此外,网卡还可以包括用于控制网卡的基本管理配置信息的管理处理器、面向产品生命周期各/环节的设计(英文:design for X,缩写:DFX)模块、用于管理数据收发队列以及处理器的命令队列的队列管理模块、用于进行时钟相位同步的锁相环(英文:phase locked loop,缩写:PPL)、任务流的计时器(英文:Timer)等模块中的一项或多项,本申请中不在图2中一一进行展示。网卡还可以根据任务需求设置其它功能模块,此处不一一赘述。
下面将在图2所示的网卡的基础上,介绍现有的任务处理方法的基本流程。
任务处理往往能够拆分成N个相互独立可以分别执行的执行阶段(为了便于描述以下简称阶段。本领域内的技术人员可以理解的,本申请中的阶段在本领域内还可以有其它类似的描述。例如,本领域文献中任务的“段”、“分段”、“部分”、“子任务”等描述均可以等同为本申请中任务的阶段,或英文文献中任务的“section”、“stage”、“part”、“phase”、“period”等描述均可以等同为本申请中的阶段)。现有技术中,预先将任务程序按照不同的阶段划分为N个程序段,依次为第一程序段、第二程序段、……第N程序段,其中第i程序段用于执行任务处理的第i阶段,N为不小于2的整数,i为不大于N的整数。每个程序段分别作为一个执行文件保存在网卡内存的程序内存区中。

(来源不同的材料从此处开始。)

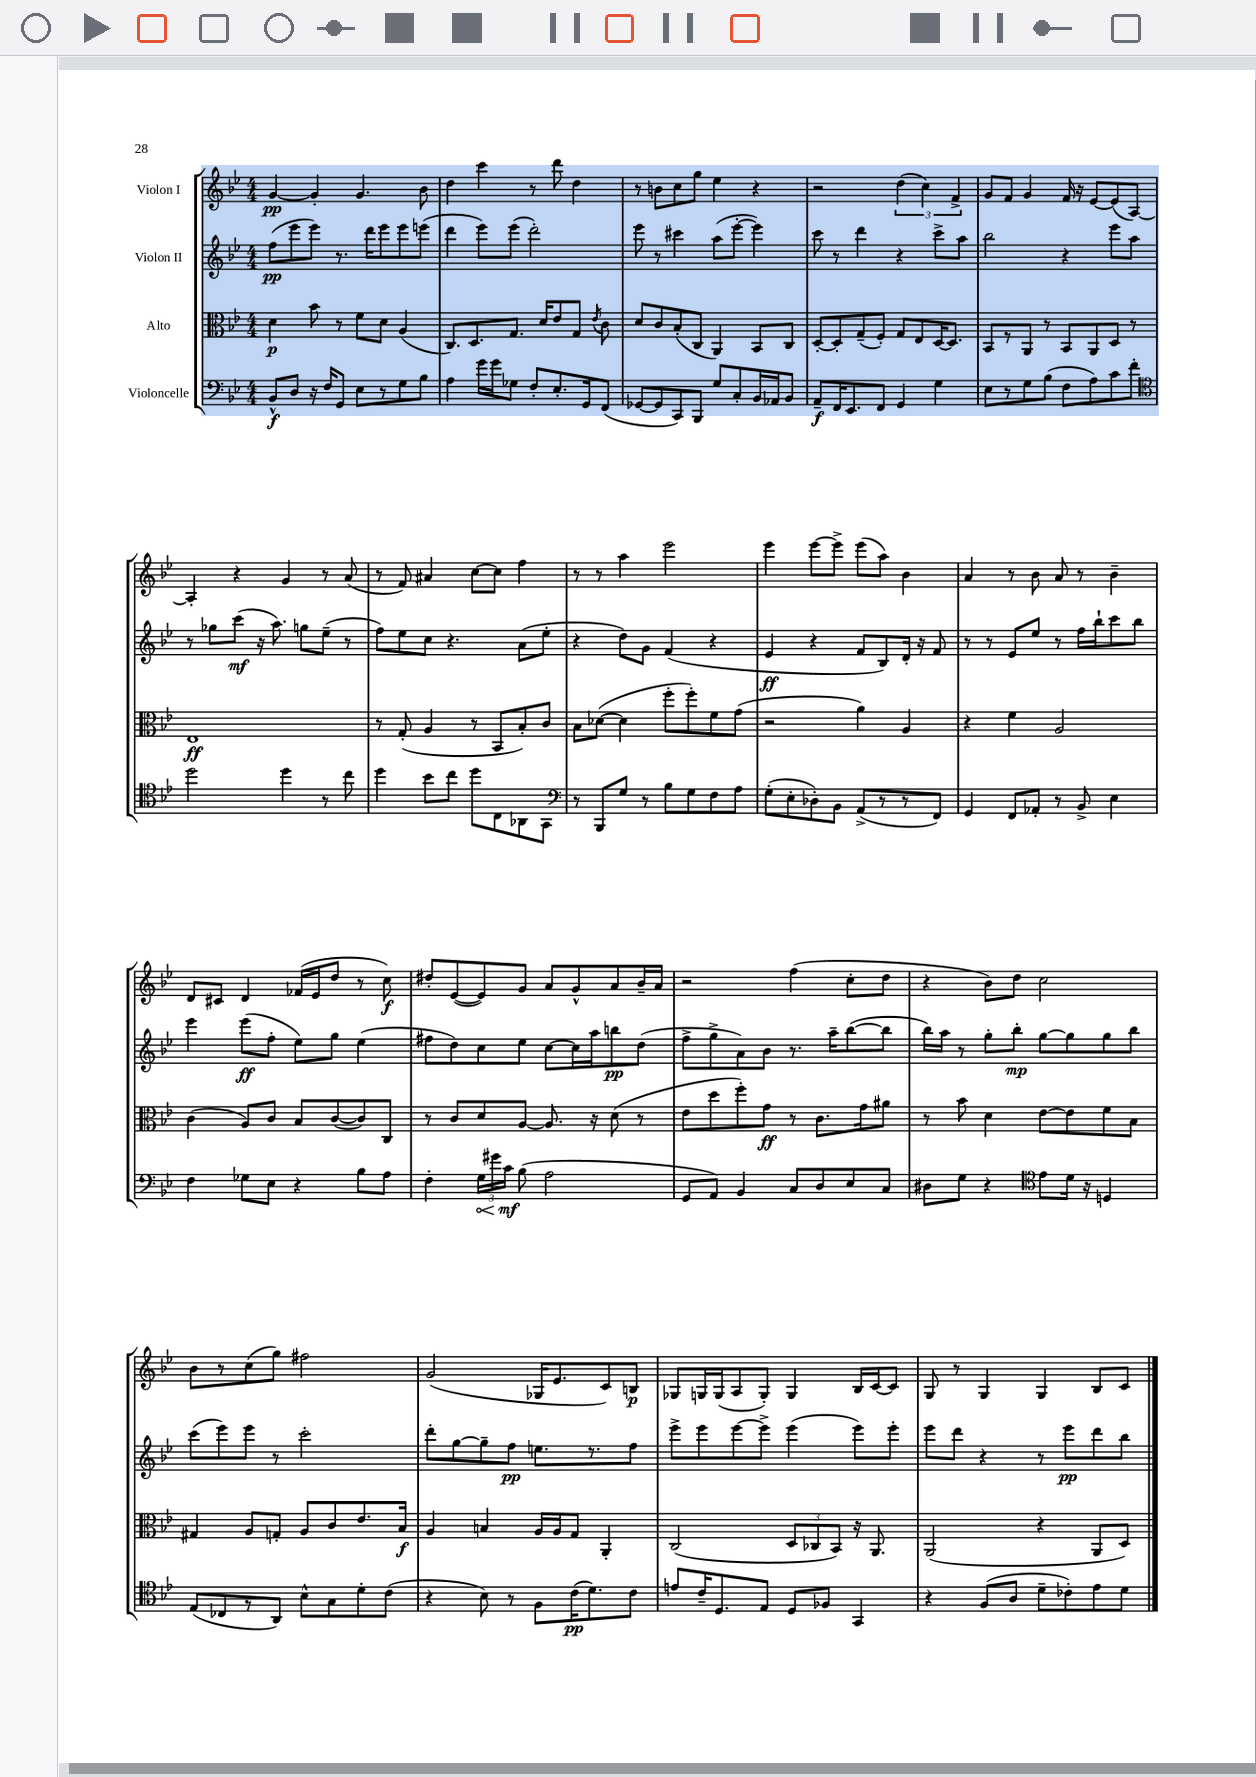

**kern	**kern	**kern	**kern
*staff4	*staff3	*staff2	*staff1
*clefF4	*clefC3	*clefG2	*clefG2
*k[b-e-]	*k[b-e-]	*k[b-e-]	*k[b-e-]
*M4/4	*M4/4	*M4/4	*M4/4
8BB-^^	4d	(8ff	[4g
8D	.	8eee-	.
16r	8b-	8eee-)	4g']
16F	.	.	.
8GG	8r	8.r	.
8E-	8f	.	4.g
.	.	16ddd	.
8r	8d	8eee-	.
8G	(4A	8eee-	.
8B-	.	(8eee	8b-
=	=	=	=
4A	8.C)	4ddd	4dd
.	8.D	.	.
16g	.	8eee-)	4ccc
16g	.	.	.
8G-	8.G	(8eee-	.
8F'	.	2ddd')	8r
.	16d	.	.
8.E-'	8e-	.	8ddd
.	8G	.	4dd
16GG	.	.	.
.	8qe-	.	.
(8FF	8c	.	.
=	=	=	=
[8GG-	8d	8eee-	8r
8GG-]	8c	8r	8b
8CC)	(8B-'	4ccc#	8cc
8BBB-	8C	.	8gg
8G	4AA)	(8aa	4ee-
8C'	.	[8eee-'	.
16BB-	8BB-	4eee-])	4r
16AA-	.	.	.
8BB-	8C	.	.
=	=	=	=
8AA~	[8D'	8ccc	2r
16FF	8D']	8r	.
8.EE-	.	.	.
.	(8G~	4ddd	.
8FF	8F')	.	.
4GG	8G	4r	(6dd
.	8E-	.	.
.	.	.	6cc)
4G	[16D	8ccc^	.
.	8.D]	.	.
.	.	.	6f^
.	.	8aa	.
=	=	=	=
8E-	8BB-	2bb-	8g
8r	8r	.	8f
8G	8AA	.	4g
(8B-	8r	.	.
8F	8BB-	4r	16f
.	.	.	16r
8A)	8AA	.	[8e-
8c	8D	8eee-	(8e-]
8f'	8r	8aa	[8A)
=	=	=	=
*clefC4	*	*	*
2dd	1E-	8r	4A']
.	.	8gg-	.
.	.	(8ccc	4r
.	.	16r	.
.	.	8.aa)	.
4dd	.	.	4g
.	.	8gg	.
8r	.	(8ee-~	8r
8cc	.	8r	(8a
=	=	=	=
4dd	8r	8ff)	8r
.	(8G'	8ee-	8f)
8b-	4A	8cc	4a#
8cc	.	4.r	.
8dd	8r	.	[8cc
8C	8BB-	.	8cc]
8AA-	8B-')	(8a	4ff
8GG	8c	8ee-'	.
=	=	=	=
*clefF4	*	*	*
8r	8B-	4r	8r
8BBB-	([8d-	.	8r
8G	4d-]	8dd)	4aa
8r	.	8g	.
8B-	8ff'	(4f	2eee-
8G	8ff')	.	.
8F	8f	4r	.
8A	(8g	.	.
=	=	=	=
(8G'	2r	4e-	4eee-
8E-'	.	.	.
8D-')	.	4r	[8eee-
8BB-	.	.	8eee-^]
(8AA^	4a)	8f	(8eee-
8r	.	8B-)	8aa)
8r	4A	16d'	4b-
.	.	16r	.
8FF)	.	8f	.
=	=	=	=
4GG	4r	8r	4a
.	.	8r	.
8FF	4f	8e-	8r
8AA-'	.	8ee-	8b-
8r	2A	8r	8a
8BB-^	.	16ff	8r
.	.	16bb-`	.
4E-	.	8ccc	4b-~
.	.	8bb-	.
=	=	=	=
4F	(4c	4eee-	8d
.	.	.	8c#
8G-	8A)	(8eee-	4d
8E-	8c	8ff'	.
4r	8B-	8ee-)	(16f-
.	.	.	16e-
.	([8c	8gg	8dd
8B-	8c])	(4ee-	8r
8A	8C	.	8cc)
=	=	=	=
4F'	8r	8ff#	8dd#'
.	8c	8dd)	([8e-
24G	8d	8cc	8e-])
24g#	.	.	.
24c	.	.	.
(8B-	[8A	8ee-	8g
2A	8.A]	[8cc	8a
.	.	16cc]	8g^^
.	16r	16aa	.
.	(8d	8bb	8a
.	8r	(8dd	16b-~
.	.	.	16a
=	=	=	=
8GG	8e-	8ff^	2r
8AA)	8dd	8gg^	.
4BB-	8ff')	8a)	.
.	8g	8b-	.
8C	8r	8.r	(4ff
8D	8.c	.	.
.	.	16aa~	.
8E-	.	([8bb-	8cc'
.	16g	.	.
8C	8a#	8bb-]	8dd
=	=	=	=
8D#	8r	16bb-)	4r
.	.	16aa	.
8G	8b-	8r	.
4r	4d	8gg'	8b-)
.	.	8bb-'	8dd
*clefC4	*	*	*
8e-	[8e-	[8gg	2cc
16d	8e-]	8gg]	.
16r	.	.	.
4D	8f	8gg	.
.	8B-	8bb-	.
=	=	=	=
(8E-	4G#	(8ccc	8b-
8C-	.	8eee-)	8r
8r	8A	8eee-	(8cc
8AA)	8G'	8r	8gg)
8B-^^	8A	2ccc'	2ff#
8G	8c	.	.
8d'	8.e-	.	.
(8c	.	.	.
.	16B-	.	.
=	=	=	=
4r	4A	8ddd'	(2g
.	.	[8gg	.
8B-)	4B	8gg~]	.
8r	.	8ff	.
8F	16A	8.ee	16G-
.	16A	.	8.e-
(16c	8G	.	.
8.d)	.	8.r	.
.	4AA'	.	8c)
8c	.	8ff	8B
=	=	=	=
8e	(2C	8eee-^	8G-
16c~	.	8eee-	16G
8.D	.	.	(16G
.	.	[8eee-	8A
8E-	.	8eee-^]	8G')
8D	12D	(4eee-	4G
.	12C-	.	.
8F-	.	.	.
.	12BB-)	.	.
4GG	16r	8eee-)	16B-
.	8.AA	.	[16c
.	.	8eee-'	8c]
=	=	=	=
4r	(2AA	8eee-	8G
.	.	8ddd	8r
(8F	.	4r	4G
8A	.	.	.
8d~	4r	8r	4G
8c-')	.	8eee-	.
8e-	8AA	8ddd	8B-
8d	8D)	8bb-	8c
==	==	==	==
*-	*-	*-	*-
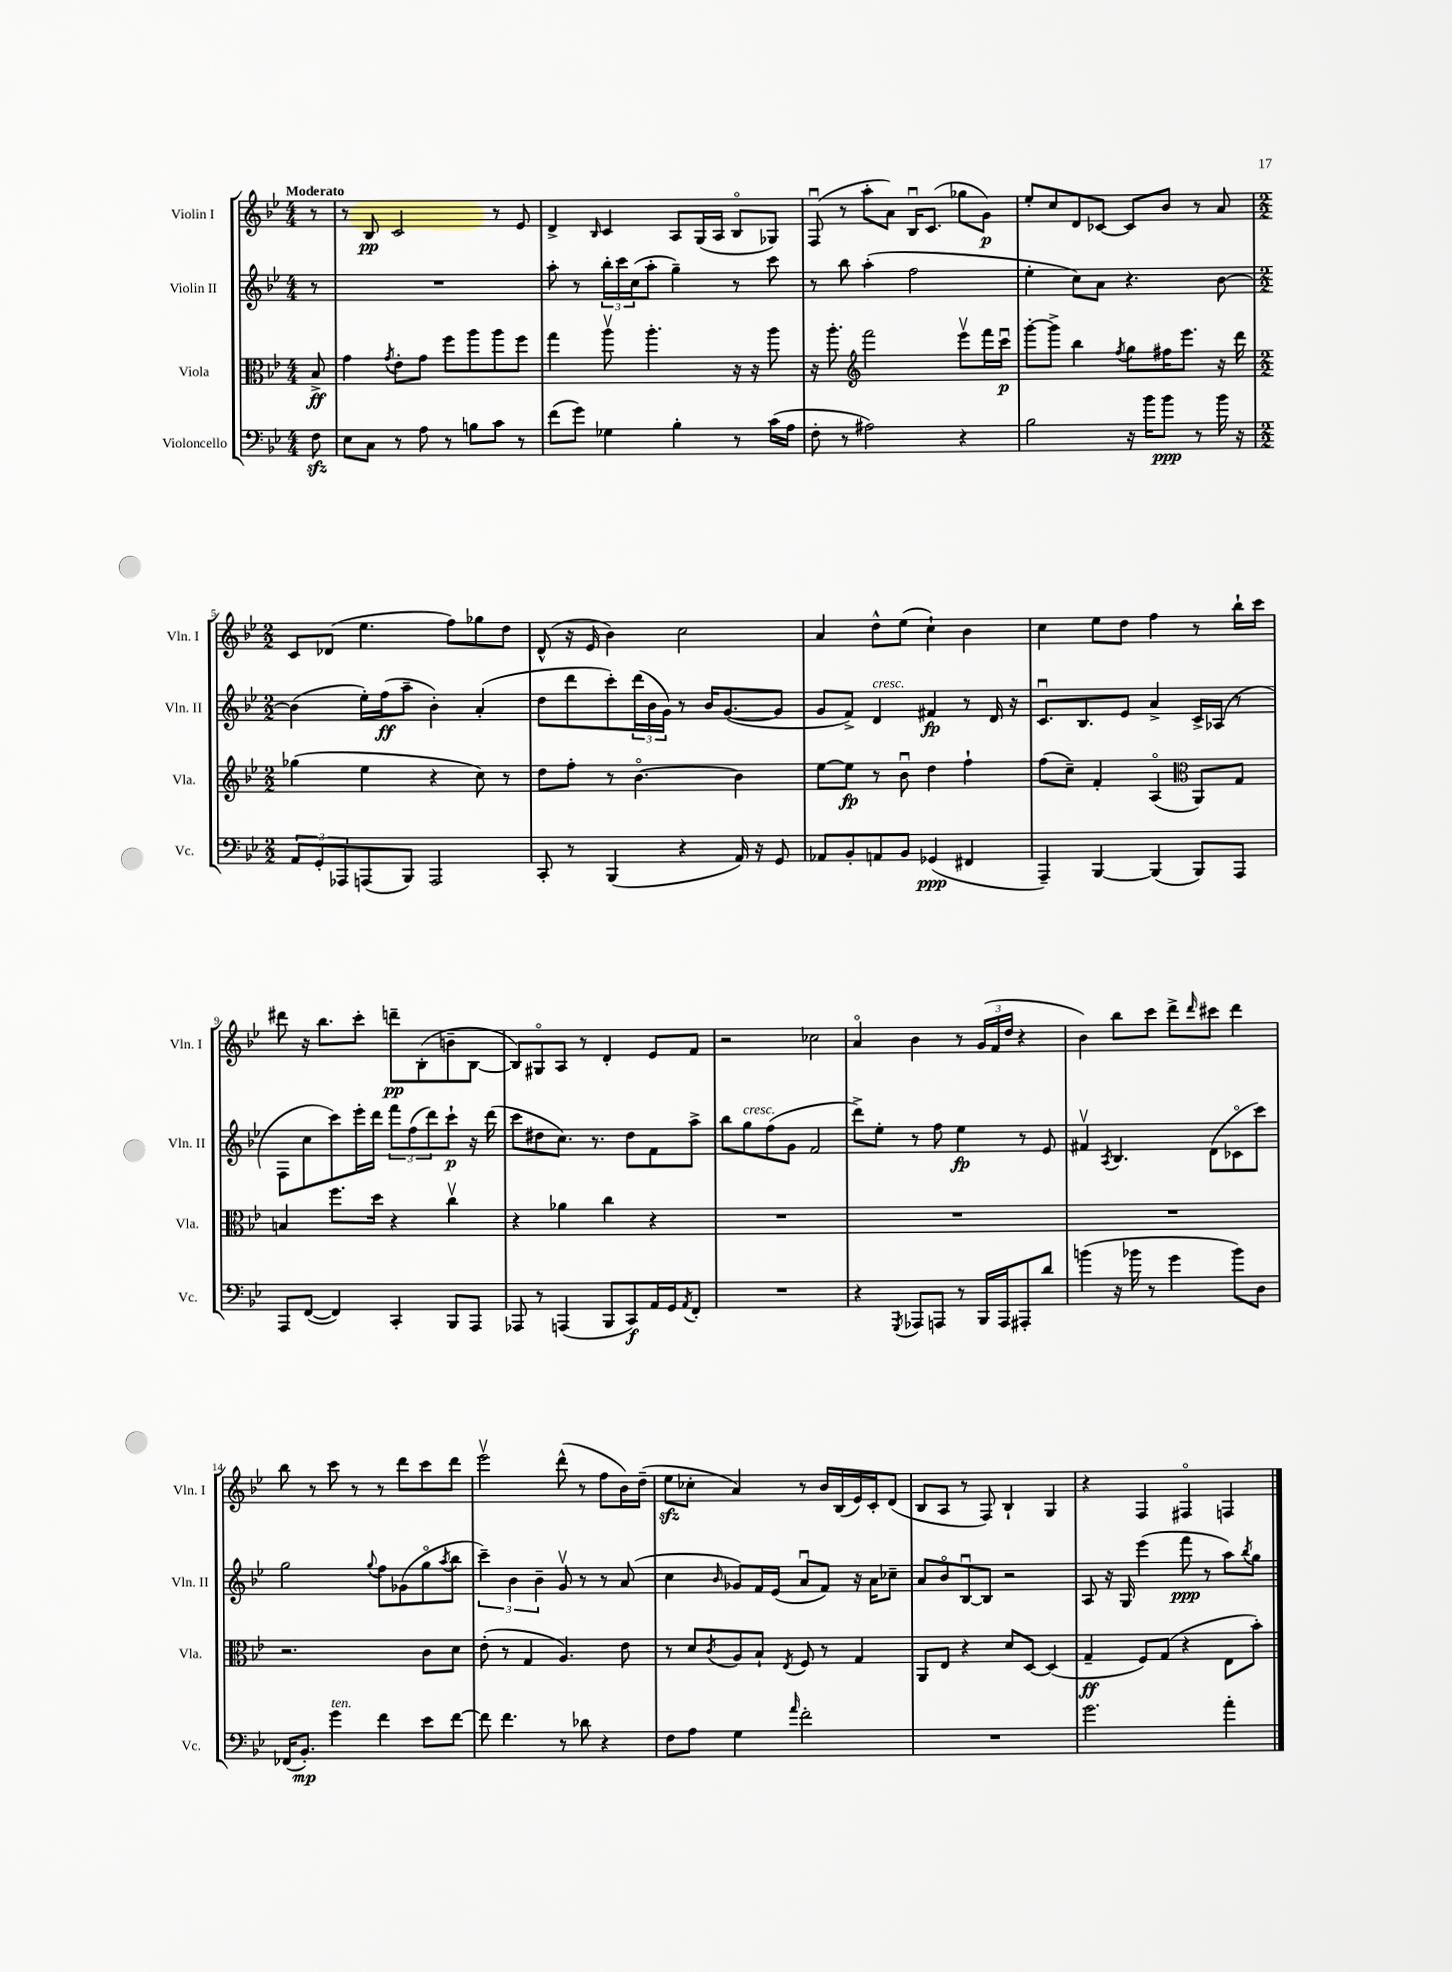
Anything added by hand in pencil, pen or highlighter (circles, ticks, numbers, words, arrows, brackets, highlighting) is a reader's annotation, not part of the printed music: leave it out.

**kern	**kern	**kern	**kern
*staff4	*staff3	*staff2	*staff1
*clefF4	*clefC3	*clefG2	*clefG2
*k[b-e-]	*k[b-e-]	*k[b-e-]	*k[b-e-]
*M4/4	*M4/4	*M4/4	*M4/4
8F	8B-^	8r	8r
=	=	=	=
8E-	4g	1r	8r
8C	.	.	8B-
.	8qg	.	.
8r	8e-'	.	2c
8A	8g	.	.
8r	8ff	.	.
8B	8aa	.	.
8c	8aa	.	8r
8r	8ff	.	8e-
=	=	=	=
(8f	4gg	8aa'	4d^
8g)	.	8r	.
.	.	.	16qqB-
4G-	8aav	24bb-'	4c
.	.	24ccc	.
.	.	(24cc	.
.	4.aa'	8aa'	.
4B-'	.	4gg~)	8A
.	.	.	(16G
.	.	.	16A
8r	16r	8r	8B-o
.	16r	.	.
(16c	8aa	8ccc	8G-)
16A	.	.	.
=	=	=	=
8F'	16r	8r	(8Fu
.	8.aa'	.	.
8r	.	8bb-	8r
*	*clefG2	*	*
2A#)	2fff	(4aa'	8aa'
.	.	.	8a)
.	.	2ff	16B-u
.	.	.	(8.c
4r	8eee-v	.	8gg-
.	16fff	.	8g)
.	16cccu	.	.
=	=	=	=
2B-	[8ggg'	4ee-'	8ee-'
.	8ggg^]	.	8cc
.	4bb-	8cc)	8d
.	.	8a	[8c-
.	8qff	.	.
16r	8gg	4.r	8c-]
16b-	.	.	.
8b-	16ff#	.	8b-
.	8.eee-	.	.
8r	.	.	8r
16b-	16r	[8b-	8a
16r	16ddd	.	.
=	=	=	=
*M2/2	*M2/2	*M2/2	*M2/2
12AA	(4gg-	(4b-]	8c
12GG'	.	.	.
.	.	.	(8d-
12AAA-	.	.	.
(8AAA	4ee-	16ee-')	4.ee-
.	.	(16ff	.
8BBB-)	.	8aa~	.
2AAA	4r	4b-')	.
.	.	.	8ff)
.	8cc)	(4a'	8gg-
.	8r	.	8dd
=	=	=	=
8CC'	8dd	8dd	(8d^^
8r	8ff'	8ddd	16r
.	.	.	16e-
(4BBB-	8r	8ccc')	4b-)
.	[4.b-o	(24ddd	.
.	.	24b-	.
.	.	24g)	.
4r	.	8r	2cc
.	.	16b-	.
.	.	([8.g	.
16AA)	4b-]	.	.
16r	.	.	.
8GG	.	8g]	.
=	=	=	=
8AA-	[8ee-	8g	4a
8BB-'	8ee-]	8f^)	.
8AA	8r	4d	8dd^^
8BB-	8b-u	.	(8ee-
(4GG-	4dd	4f#	4cc`)
4FF#	4ff`	8r	4b-
.	.	16d	.
.	.	16r	.
=	=	=	=
4AAA~)	(8ff	8.cu	4cc
.	8cc~)	.	.
.	.	8.B-	.
[4BBB-	4f'	.	8ee-
.	.	8e-	8dd
(4BBB-]	(4Ao	4a^	4ff
*	*clefC3	*	*
8BBB-)	8AA)	16c^	8r
.	.	(16A-	.
8AAA	8G	8r	16bb-`
.	.	.	16ccc
=	=	=	=
8AAA	4B	8F	8ddd#
([8FF	.	8cc	16r
.	.	.	8.bb-
4FF])	8.ff	8ccc)	.
.	.	16eee-'	8ccc'
.	16dd	16ddd	.
4CC'	4r	12fff	8ddd~
.	.	(12ff	.
.	.	.	(8B-'
.	.	12ddd)	.
8BBB-	4ccv	8ccc`	8b~
8AAA	.	16r	[8B-
.	.	(16ddd	.
=	=	=	=
8AAA-	4r	8ccc	8B-])
8r	.	8dd#	8G#o
(4AAA	4a-	8.cc)	8A
.	.	.	8r
.	.	8.r	.
8BBB-	4cc	.	4d'
8CC)	.	8dd#	.
16AA	4r	8f	8e-
16GG	.	.	.
8qAA	.	.	.
8FF'	.	8aa^	8f
=	=	=	=
1r	1r	8bb-	2r
.	.	8gg	.
.	.	(8ff	.
.	.	8g	.
.	.	2f	2cc-
=	=	=	=
4r	1r	8ddd^)	4ao
.	.	8ee-'	.
8qGGG	.	.	.
8AAA-	.	8r	4b-
8AAA	.	8ff	.
8r	.	4ee-	8r
16BBB-	.	.	(24g
.	.	.	24f
16AAA	.	.	.
.	.	.	24dd
8AAA#'	.	8r	4r
8d	.	8e-	.
=	=	=	=
(4b	1r	4f#v	4b-)
.	.	8qA	.
16r	.	4.B-	8bb-
16b-	.	.	.
8r	.	.	8ccc
4g	.	.	8ddd^
.	.	.	16qqddd
.	.	(8d	8ccc#
8b-)	.	8c-o	4ddd
8D	.	8ccc)	.
=	=	=	=
(16FF-	2.r	2gg	8bb-
8.BB-')	.	.	.
.	.	.	8r
4g	.	.	8ccc
.	.	.	8r
.	.	8qqgg	.
4f	.	8ff	8r
.	.	(8g-	8ddd
8e-	8c	8ggo	8ccc
.	.	8qaa	.
[8f	8d	8bb-	8ddd
=	=	=	=
8f]	(8e-'	6ccc~)	2eee-v
4.f	8r	.	.
.	.	6b-	.
.	4G	.	.
.	.	6b-~	.
8r	4.A)	8gv	(8ddd^^
8d-	.	8r	8r
4r	.	8r	8ff
.	8e-	(8a	16b-)
.	.	.	(16dd~
=	=	=	=
8F	8r	4cc	8ee-
8A	8d	.	8cc-'
.	8qc	16qqb-	.
4G	8A	8g-)	4a)
.	8B-`	16f	.
.	.	(16e-	.
16qqa	8qE-	.	.
2f'	8F	8au	8r
.	8r	8f)	16b-
.	.	.	(16B-
.	4G	16r	16e-)
.	.	16a	16c'
.	.	8cc-~	(8d
=	=	=	=
1r	8AA	8a	8B-
.	8E-	8b-o	8A
.	4r	[8B-u	8r
.	.	8B-]	8F)
.	8d	2r	4B-`
.	[8D	.	.
.	(4D]	.	4G
=	=	=	=
2.g	4G~	8A	4r
.	.	16r	.
.	.	16G	.
.	8F)	(4eee-	4F
.	(8G	.	.
.	4r	8fff	4F#o
.	.	8r	.
4a'	8E-	8aa)	4F
.	.	8qbb-	.
.	8b-')	8gg	.
==	==	==	==
*-	*-	*-	*-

网卡通过DMA方式从服务器处获取任务的上下文信息,并保存在网卡内存的数据内存区。现有技术中,上下文信息也与该N阶段对应划分为N个信息块,依次为第一信息块、第二信息块、……第N信息块。其中第i信息块包括执行第i阶段的任务处理所要使用的上下文信息,即第i程序段要使用的上下文信息。由于某些上下文信息可能会被多个程序段使用,因此该N个信息块可以有重叠部分。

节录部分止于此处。